Node.js - Web Crawling
Updated: 2020-12-31
Crawling
Use request
or http
to get the raw html.
Request
var request = require('request');
var url = 'http://foo.com';
// plain text
request(url, function (err, res, body) {
}
// gzip
request({url: url, gzip: true}, function (err, res, body) {
}
http
var http = require('http');
http.request({
host: 'search.twitter.com',
path: '/search.json?' + qs.stringify({ q: search })
}, function (res) {}
If plain text
http.get(url, function (res) {
var buffer = [];
res
.on("data", function (data) {
buffer.push(data);
})
.on("end", function () {
parsePage(buffer.join(""));
});
});
If gziped
var zlib = require("zlib");
http.get(url, function (res) {
var buffer = [];
var gunzip = zlib.createGunzip();
res.pipe(gunzip);
gunzip
.on("data", function (data) {
buffer.push(data);
})
.on("end", function () {
parsePage(buffer.join(""));
});
});
Parsing
Use cheerio
to parse html, after that everything works like jQuery.

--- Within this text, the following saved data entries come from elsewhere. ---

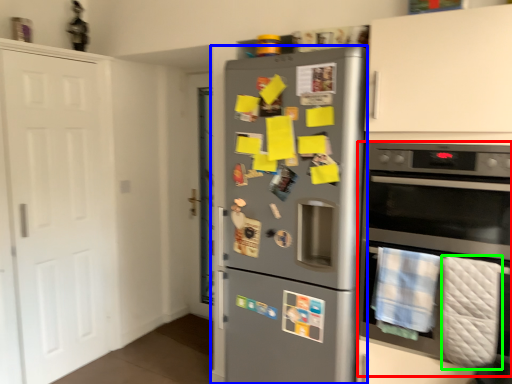
Question: Which object is the farthest from oven (highlighted by a red box)? Choose among these: refrigerator (highlighted by a blue box) or blanket (highlighted by a green box).

Choices:
 (A) refrigerator
 (B) blanket

Answer: (A)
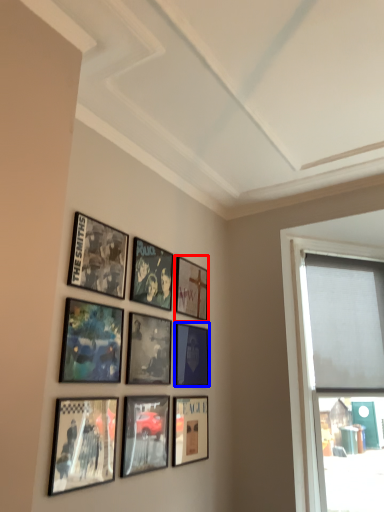
Question: Which object is further to the camera taking this photo, picture frame (highlighted by a red box) or picture frame (highlighted by a blue box)?

Choices:
 (A) picture frame
 (B) picture frame

Answer: (A)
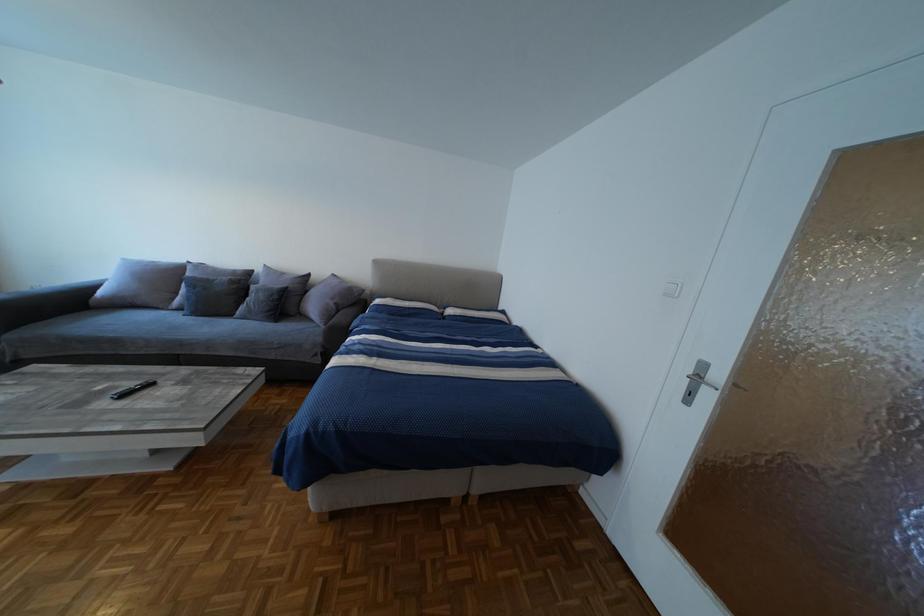
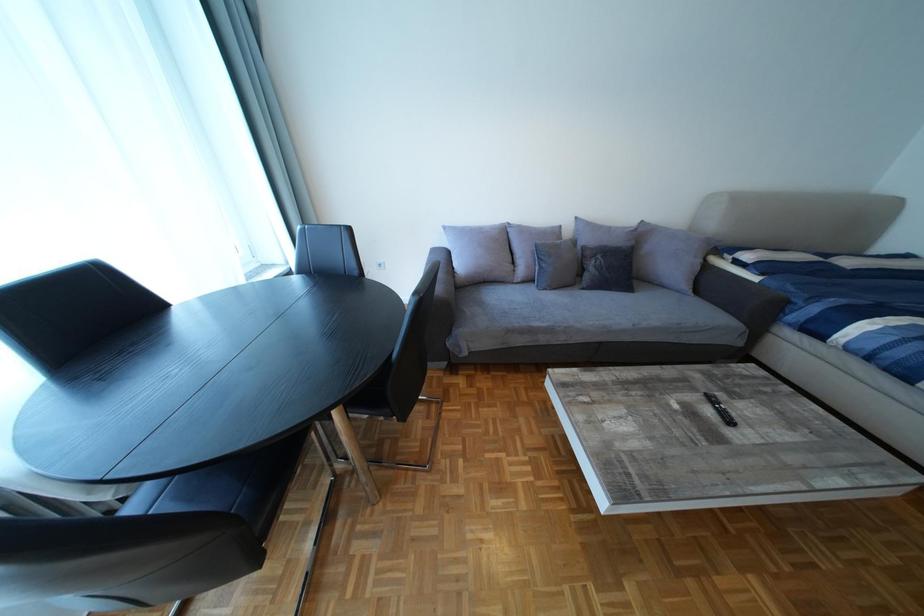
Question: Which direction would the cameraman need to move to produce the second image? Reply with the corresponding letter.

Choices:
 (A) Left
 (B) Right
 (C) Forward
 (D) Backward

Answer: (A)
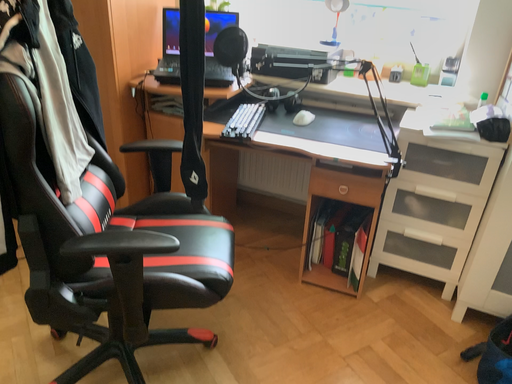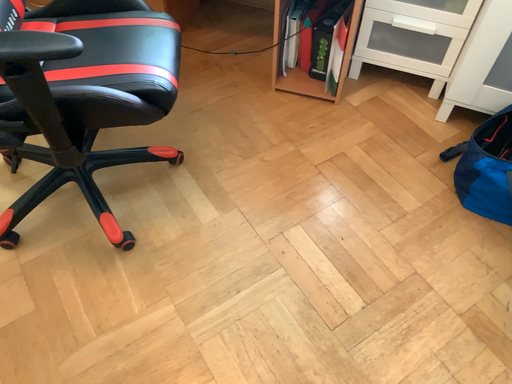
Question: Which way did the camera rotate in the video?

Choices:
 (A) rotated downward
 (B) rotated upward

Answer: (A)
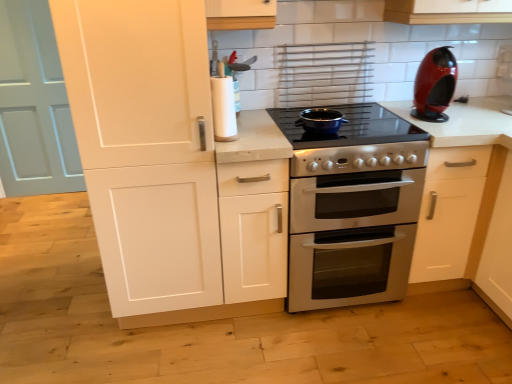
Locate an element on the screen. This screenshot has width=512, height=384. light blue wood door at left is located at coordinates (34, 105).

Measure the distance between point [448,111] and camera.

The depth of point [448,111] is 6.71 feet.

What do you see at coordinates (472, 202) in the screenshot?
I see `smooth white countertop at center` at bounding box center [472, 202].

What is the approximate width of matte black pot at center?

matte black pot at center is 7.68 inches in width.

This screenshot has width=512, height=384. I want to click on light blue wood door at left, so click(34, 105).

Is matte black pot at center closer to camera compared to light blue wood door at left?

Yes, the depth of matte black pot at center is less than that of light blue wood door at left.

Between matte black pot at center and light blue wood door at left, which one has less height?

matte black pot at center is shorter.

Is matte black pot at center positioned with its back to light blue wood door at left?

That's not correct — matte black pot at center is not looking away from light blue wood door at left.

From the image's perspective, is matte black pot at center positioned above or below light blue wood door at left?

From the image's perspective, matte black pot at center appears below light blue wood door at left.

Consider the image. Is glossy plastic coffee machine at upper right positioned with its back to white matte cabinet at left?

No, glossy plastic coffee machine at upper right is not facing the opposite direction of white matte cabinet at left.

Between glossy plastic coffee machine at upper right and white matte cabinet at left, which one has less height?

glossy plastic coffee machine at upper right is shorter.

Is glossy plastic coffee machine at upper right bigger than white matte cabinet at left?

No, glossy plastic coffee machine at upper right is not bigger than white matte cabinet at left.

From a real-world perspective, relative to white matte cabinet at left, is glossy plastic coffee machine at upper right vertically above or below?

Clearly, from a real-world perspective, glossy plastic coffee machine at upper right is above white matte cabinet at left.

How many degrees apart are the facing directions of smooth white countertop at center and white matte cabinet at left?

The angle between the facing direction of smooth white countertop at center and the facing direction of white matte cabinet at left is 0.00301 degrees.

From a real-world perspective, is smooth white countertop at center under white matte cabinet at left?

Correct, in the physical world, smooth white countertop at center is lower than white matte cabinet at left.

From the image's perspective, which is below, smooth white countertop at center or white matte cabinet at left?

smooth white countertop at center.

Is point (418, 249) positioned before point (136, 268)?

No, (418, 249) is behind (136, 268).

Looking at this image, are matte black pot at center and white matte cabinet at left located far from each other?

matte black pot at center is actually quite close to white matte cabinet at left.

How far apart are matte black pot at center and white matte cabinet at left?

matte black pot at center is 29.50 inches from white matte cabinet at left.

Between matte black pot at center and white matte cabinet at left, which one is positioned in front?

white matte cabinet at left is more forward.

Considering the relative sizes of matte black pot at center and white matte cabinet at left in the image provided, is matte black pot at center wider than white matte cabinet at left?

No, matte black pot at center is not wider than white matte cabinet at left.

Can smooth white countertop at center be found inside matte black pot at center?

That's incorrect, smooth white countertop at center is not inside matte black pot at center.

What's the angular difference between matte black pot at center and smooth white countertop at center's facing directions?

There is a 0.000246-degree angle between the facing directions of matte black pot at center and smooth white countertop at center.

Are matte black pot at center and smooth white countertop at center making contact?

No, matte black pot at center is not next to smooth white countertop at center.

Locate an element on the screen. appliance located on the left of smooth white countertop at center is located at coordinates (320, 121).

Is point (451, 143) behind point (318, 115)?

That is False.

Based on the photo, from a real-world perspective, is smooth white countertop at center located beneath matte black pot at center?

Indeed, from a real-world perspective, smooth white countertop at center is positioned beneath matte black pot at center.

Is smooth white countertop at center to the left of matte black pot at center from the viewer's perspective?

No.

Can you confirm if smooth white countertop at center is smaller than glossy plastic coffee machine at upper right?

No.

Image resolution: width=512 pixels, height=384 pixels. I want to click on countertop that appears below the glossy plastic coffee machine at upper right (from the image's perspective), so [x=472, y=202].

Can glossy plastic coffee machine at upper right be found inside smooth white countertop at center?

No.

Can you confirm if smooth white countertop at center is taller than glossy plastic coffee machine at upper right?

Correct, smooth white countertop at center is much taller as glossy plastic coffee machine at upper right.

Locate an element on the screen. This screenshot has width=512, height=384. appliance above the light blue wood door at left (from a real-world perspective) is located at coordinates (320, 121).

Where is `kitchen appliance located behind the white matte cabinet at left`? kitchen appliance located behind the white matte cabinet at left is located at coordinates (435, 85).

Which object lies further to the anchor point smooth white countertop at center, white matte cabinet at left or light blue wood door at left?

light blue wood door at left is positioned further to the anchor smooth white countertop at center.

Estimate the real-world distances between objects in this image. Which object is further from glossy plastic coffee machine at upper right, smooth white countertop at center or light blue wood door at left?

Based on the image, light blue wood door at left appears to be further to glossy plastic coffee machine at upper right.

Looking at this image, looking at the image, which one is located further to white matte cabinet at left, smooth white countertop at center or light blue wood door at left?

light blue wood door at left.

From the image, which object appears to be farther from glossy plastic coffee machine at upper right, light blue wood door at left or white matte cabinet at left?

Based on the image, light blue wood door at left appears to be further to glossy plastic coffee machine at upper right.

Based on their spatial positions, is smooth white countertop at center or glossy plastic coffee machine at upper right closer to white matte cabinet at left?

smooth white countertop at center is closer to white matte cabinet at left.

Which object lies nearer to the anchor point white matte cabinet at left, glossy plastic coffee machine at upper right or light blue wood door at left?

Among the two, glossy plastic coffee machine at upper right is located nearer to white matte cabinet at left.

Estimate the real-world distances between objects in this image. Which object is closer to smooth white countertop at center, glossy plastic coffee machine at upper right or white matte cabinet at left?

Among the two, glossy plastic coffee machine at upper right is located nearer to smooth white countertop at center.

Considering their positions, is glossy plastic coffee machine at upper right positioned further to light blue wood door at left than white matte cabinet at left?

The object further to light blue wood door at left is glossy plastic coffee machine at upper right.

The image size is (512, 384). Identify the location of appliance between white matte cabinet at left and glossy plastic coffee machine at upper right. (320, 121).

In order to click on cabinetry between light blue wood door at left and smooth white countertop at center in this screenshot , I will do `click(149, 156)`.

Identify the location of appliance between light blue wood door at left and glossy plastic coffee machine at upper right in the horizontal direction. The width and height of the screenshot is (512, 384). tap(320, 121).

Find the location of a particular element. This screenshot has height=384, width=512. appliance between glossy plastic coffee machine at upper right and smooth white countertop at center in the up-down direction is located at coordinates (320, 121).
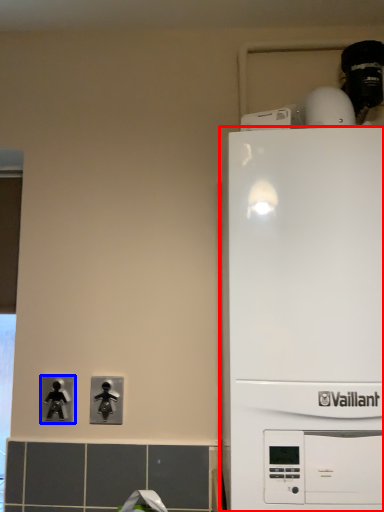
Question: Which object is closer to the camera taking this photo, home appliance (highlighted by a red box) or light switch (highlighted by a blue box)?

Choices:
 (A) home appliance
 (B) light switch

Answer: (A)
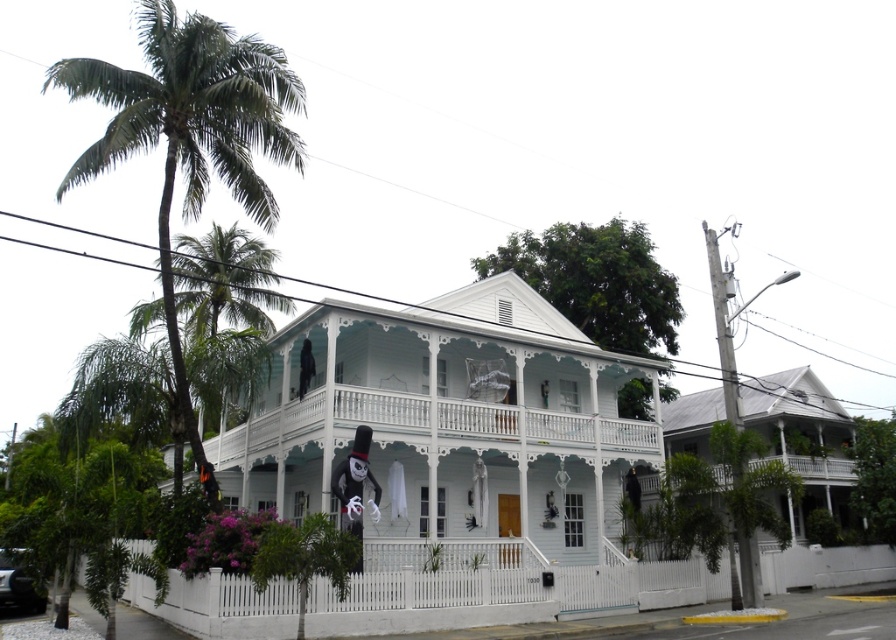
Question: Considering the real-world distances, which object is farthest from the white painted wood porch at center?

Choices:
 (A) green leafy palm tree at left
 (B) black glossy car at lower left

Answer: (B)

Question: Estimate the real-world distances between objects in this image. Which object is closer to the black glossy car at lower left?

Choices:
 (A) white painted wood porch at center
 (B) green leafy palm tree at left

Answer: (B)

Question: Can you confirm if green leafy palm tree at left is positioned above black glossy car at lower left?

Choices:
 (A) yes
 (B) no

Answer: (A)

Question: Is green leafy palm tree at left closer to camera compared to black glossy car at lower left?

Choices:
 (A) yes
 (B) no

Answer: (A)

Question: Which object appears farthest from the camera in this image?

Choices:
 (A) white painted wood porch at center
 (B) black glossy car at lower left

Answer: (A)

Question: Does green leafy palm tree at left have a smaller size compared to black glossy car at lower left?

Choices:
 (A) no
 (B) yes

Answer: (A)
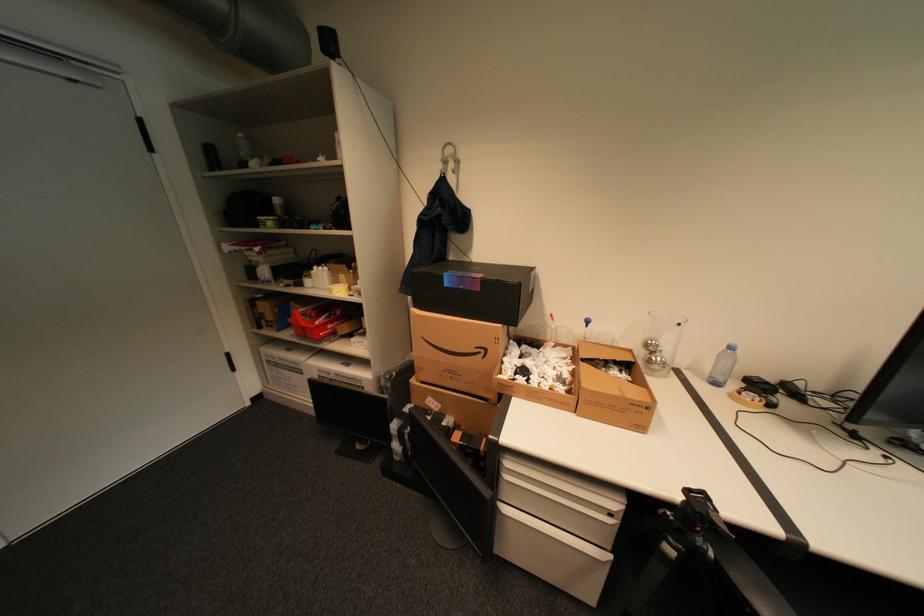
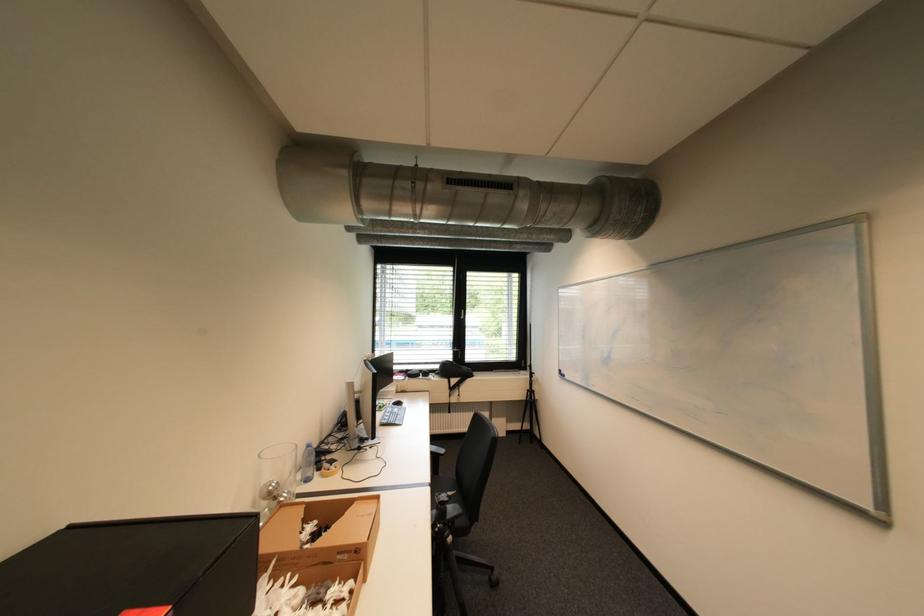
In the second image, find the point that corresponds to the point at 734,347 in the first image.

(313, 448)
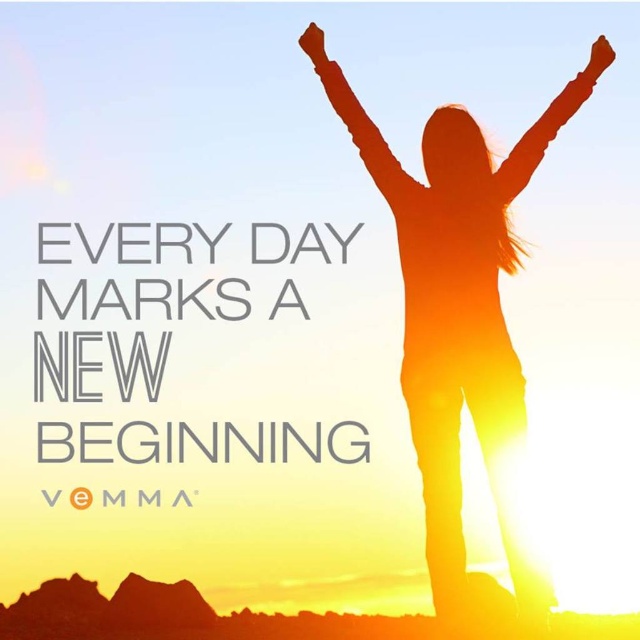
You are an artist trying to paint this scene. You want to ensure that the two points, point [516,182] and point [301,33], are accurately placed in terms of depth. Which point should you draw closer to the foreground?

Point [516,182] should be drawn closer to the foreground because it is closer to the viewer than point [301,33] according to the description.

You are a photographer trying to capture the orange matte arm at upper center in your shot. You want to ensure the arm is in focus while keeping the sunset backdrop blurred. If your camera has a depth of field setting that can blur objects beyond a certain distance, what distance should you set it to?

The orange matte arm at upper center is 8.46 meters away from viewer. To keep it in focus while blurring the background, set the depth of field to focus on objects at 8.46 meters or closer.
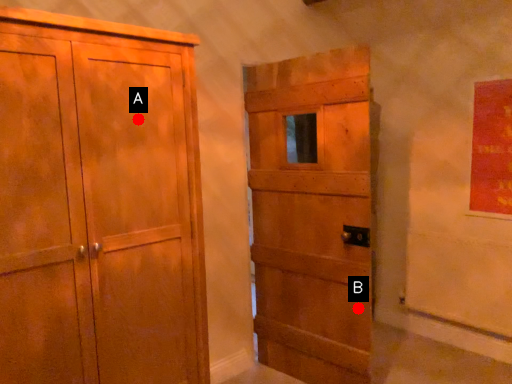
Question: Two points are circled on the image, labeled by A and B beside each circle. Which point appears closest to the camera in this image?

Choices:
 (A) A is closer
 (B) B is closer

Answer: (A)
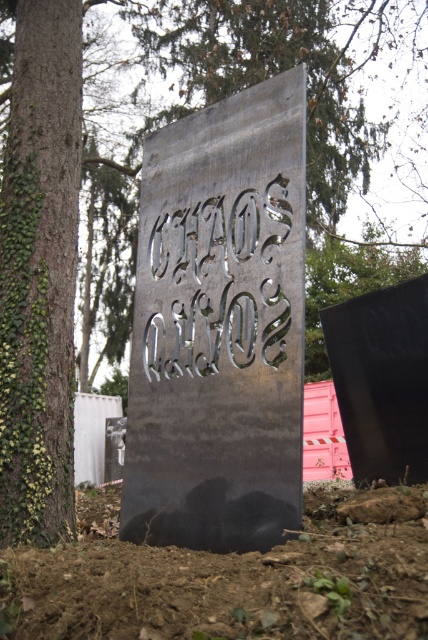
Question: Does metallic gray sign at center come behind brushed metal sign at center?

Choices:
 (A) yes
 (B) no

Answer: (B)

Question: Which object appears farthest from the camera in this image?

Choices:
 (A) brushed metal sign at center
 (B) metallic gray sign at center

Answer: (A)

Question: Which point is closer to the camera taking this photo?

Choices:
 (A) (183, 202)
 (B) (219, 250)

Answer: (B)

Question: Which point is closer to the camera?

Choices:
 (A) metallic gray sign at center
 (B) brushed metal sign at center

Answer: (A)

Question: Is metallic gray sign at center above brushed metal sign at center?

Choices:
 (A) no
 (B) yes

Answer: (A)

Question: Observing the image, what is the correct spatial positioning of metallic gray sign at center in reference to brushed metal sign at center?

Choices:
 (A) right
 (B) left

Answer: (B)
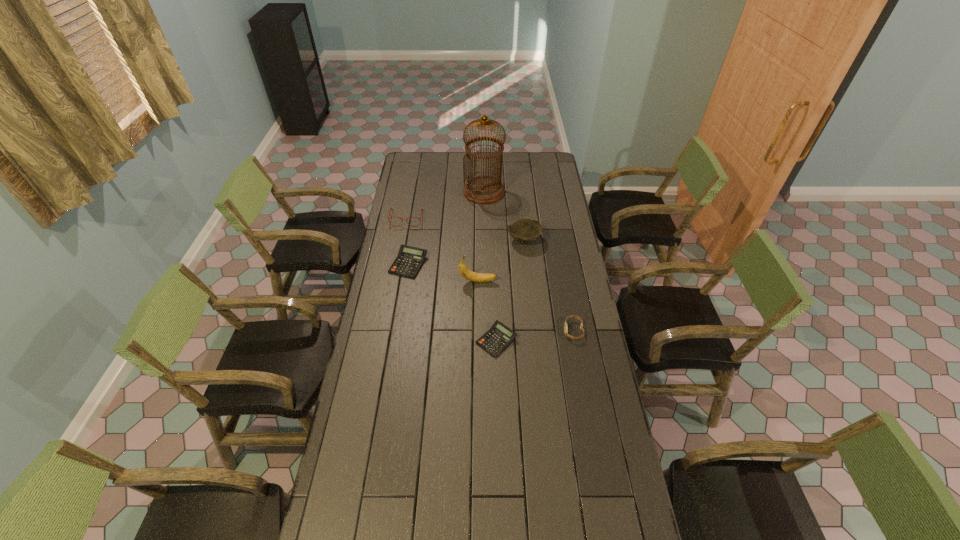
What are the coordinates of `calculator situated at the left edge` in the screenshot? It's located at (409, 260).

Find the location of a particular element. The height and width of the screenshot is (540, 960). spectacles that is at the left edge is located at coordinates (391, 208).

The height and width of the screenshot is (540, 960). I want to click on bowl that is at the right edge, so click(x=525, y=230).

Find the location of a particular element. The image size is (960, 540). watch that is at the right edge is located at coordinates (565, 325).

Identify the location of free space at the far edge of the desktop. (458, 168).

You are a GUI agent. You are given a task and a screenshot of the screen. Output one action in this format:
    pyautogui.click(x=<x>, y=<y>)
    Task: Click on the vacant space at the near edge of the desktop
    
    Given the screenshot: What is the action you would take?
    pyautogui.click(x=439, y=525)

var cheerio = require("cheerio");
request(url, function (err, res, body) {
$ = cheerio.load(body);
//...
});
Each
$("table tr").each(function (i, row) {
console.log($(this).html());
});
To get a list of fields, and output the first column
$("table tr").each(function (i, row) {
var fields = $(this).find("td");
console.log($(fields[0]).text());
});